Summer
Heading down the driveway on my morning dog walk, the sky grey with a misty drizzle of rain so light it almost wasn’t there, the air fresh and cool, my mind wandered to the time many years ago when my friend and her Mom came over to help pick mushrooms. I had no clue which mushrooms were edible so I definitely needed and appreciated a guide. We tromped all over the bush picking the small ones, the larger ones tended to be wormy they said. Since we picked way more than needed in one sitting I decided to dry them, strung them up like popcorn on a Christmas tree and hung them up in our south kitchen window. Slowly they shrunk, giving their moisture up to the sky, filling the kitchen with a musky odour while dropping a surprise by-product on the windowsill below - crunchy desiccated worm carcasses! So I got out my whisk broom, scooped the bodies up and deposited them in the trash, put the now worm free mushrooms into jars to use in soups, and never really got around to picking mushrooms again.
In the “the good old days”, when our farm was mainly bush, when I was young and had no garden yet, and before we had goats and sheep, I spent hours harvesting berries and tea leaves from the bush. I carried my wee son on my tummy or on my back in his green Snuglie pack. It was like a turtle shell, you could barely see him. I would lay my little turtle on a blanket for a nap and pick blueberries. Highbush cranberries drew me to their bounty by releasing their unique scent. I picked raspberries, wild strawberries, some gooseberries and hazelnuts. There was peppermint below the beaver dam and Labrador tea in the muskeg to the south. Gathering this wild bounty was a mixed pleasure. In those days there were so many more bugs than there are now. I remember being literally chased out of the bush by masses of tiny flies and mosquitoes. Then for me, with my totally undeveloped sense of direction, there was always the possibility of getting lost. Since it was just baby and me I used to mark my trail with bits of brilliant orange tape to ease my fear. I never really thought about bears much except for making sure I was noisy by singing and “conversing with my companion.

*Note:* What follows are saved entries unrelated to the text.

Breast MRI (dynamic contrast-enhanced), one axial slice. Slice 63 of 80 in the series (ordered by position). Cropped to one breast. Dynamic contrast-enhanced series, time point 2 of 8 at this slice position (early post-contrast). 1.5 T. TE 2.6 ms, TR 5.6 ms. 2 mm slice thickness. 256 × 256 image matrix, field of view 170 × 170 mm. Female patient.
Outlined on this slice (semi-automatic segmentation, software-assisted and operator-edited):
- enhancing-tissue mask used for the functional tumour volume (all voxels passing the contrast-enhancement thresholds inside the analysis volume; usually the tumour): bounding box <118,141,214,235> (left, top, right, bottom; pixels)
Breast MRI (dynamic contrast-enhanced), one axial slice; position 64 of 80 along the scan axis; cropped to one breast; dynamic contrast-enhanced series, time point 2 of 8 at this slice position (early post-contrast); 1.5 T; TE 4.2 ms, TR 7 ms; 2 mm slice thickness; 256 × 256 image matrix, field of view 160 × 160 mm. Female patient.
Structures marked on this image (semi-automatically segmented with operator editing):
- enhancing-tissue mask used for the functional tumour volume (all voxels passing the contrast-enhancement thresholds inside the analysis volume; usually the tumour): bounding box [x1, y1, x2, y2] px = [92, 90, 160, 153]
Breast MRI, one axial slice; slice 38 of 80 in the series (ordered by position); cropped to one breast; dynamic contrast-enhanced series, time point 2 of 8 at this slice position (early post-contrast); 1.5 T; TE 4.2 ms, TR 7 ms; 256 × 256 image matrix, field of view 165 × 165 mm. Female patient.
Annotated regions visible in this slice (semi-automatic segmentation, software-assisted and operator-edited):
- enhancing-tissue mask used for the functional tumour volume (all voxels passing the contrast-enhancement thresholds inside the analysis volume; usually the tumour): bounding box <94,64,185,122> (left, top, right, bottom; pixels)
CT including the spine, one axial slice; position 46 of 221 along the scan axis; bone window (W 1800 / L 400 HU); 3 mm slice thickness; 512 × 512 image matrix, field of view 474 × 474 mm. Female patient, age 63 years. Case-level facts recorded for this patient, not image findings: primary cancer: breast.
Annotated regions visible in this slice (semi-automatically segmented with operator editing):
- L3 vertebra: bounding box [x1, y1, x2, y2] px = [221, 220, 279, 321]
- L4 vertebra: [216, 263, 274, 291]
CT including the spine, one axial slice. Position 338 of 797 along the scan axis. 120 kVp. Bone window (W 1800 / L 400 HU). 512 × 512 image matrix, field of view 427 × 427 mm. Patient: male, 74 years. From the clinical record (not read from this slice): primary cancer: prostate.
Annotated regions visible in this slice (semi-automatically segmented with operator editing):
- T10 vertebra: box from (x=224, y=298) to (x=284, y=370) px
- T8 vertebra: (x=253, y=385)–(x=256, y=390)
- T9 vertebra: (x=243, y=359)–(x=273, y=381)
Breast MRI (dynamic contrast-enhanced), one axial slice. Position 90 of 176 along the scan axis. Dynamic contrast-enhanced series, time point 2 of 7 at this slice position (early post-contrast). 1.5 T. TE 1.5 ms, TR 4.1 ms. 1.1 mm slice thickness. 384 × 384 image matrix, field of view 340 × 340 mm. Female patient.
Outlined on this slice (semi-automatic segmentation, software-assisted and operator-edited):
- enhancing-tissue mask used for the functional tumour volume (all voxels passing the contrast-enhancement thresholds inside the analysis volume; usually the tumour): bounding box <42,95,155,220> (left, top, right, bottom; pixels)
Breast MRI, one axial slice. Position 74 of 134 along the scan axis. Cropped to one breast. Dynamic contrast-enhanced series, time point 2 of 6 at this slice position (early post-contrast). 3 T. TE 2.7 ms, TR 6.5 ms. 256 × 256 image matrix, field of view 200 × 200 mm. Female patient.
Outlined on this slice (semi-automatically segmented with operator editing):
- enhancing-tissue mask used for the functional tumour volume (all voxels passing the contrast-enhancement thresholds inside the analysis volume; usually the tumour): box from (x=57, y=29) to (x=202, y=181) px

But times change, priorities change, and after 50 years of occupancy our little plot of land has evolved to become fairly “civilized “. Now we garden and cut grass, lots of grass since we no longer have sheep to keep it under control. I rarely harvest wild berries. The tame raspberries this year were incredibly abundant, filling my freezer until I had to juice and can many pounds of them to make room for half a pig. The peas grew well; the tomatoes, to date, have produced nothing but leaves. The cucumbers planted in the corn row may produce, their leaves are huge and they’ve got lots of flowers and some cukes forming. They are climbing the corn stalks but it’s crowded in there, hard to see what’s going on. I think next year I’ll plant them in sunflowers instead - fewer low leaves. The corn is tall, tasseled with cobs forming. All in all it’s been another good summer with plenty of rain. It’s been an action packed season with many social gatherings and winter preparations. Now I look forward to autumn when all the summer work is done and I can walk my dogs down our yellow “brick” (fallen leaves) road.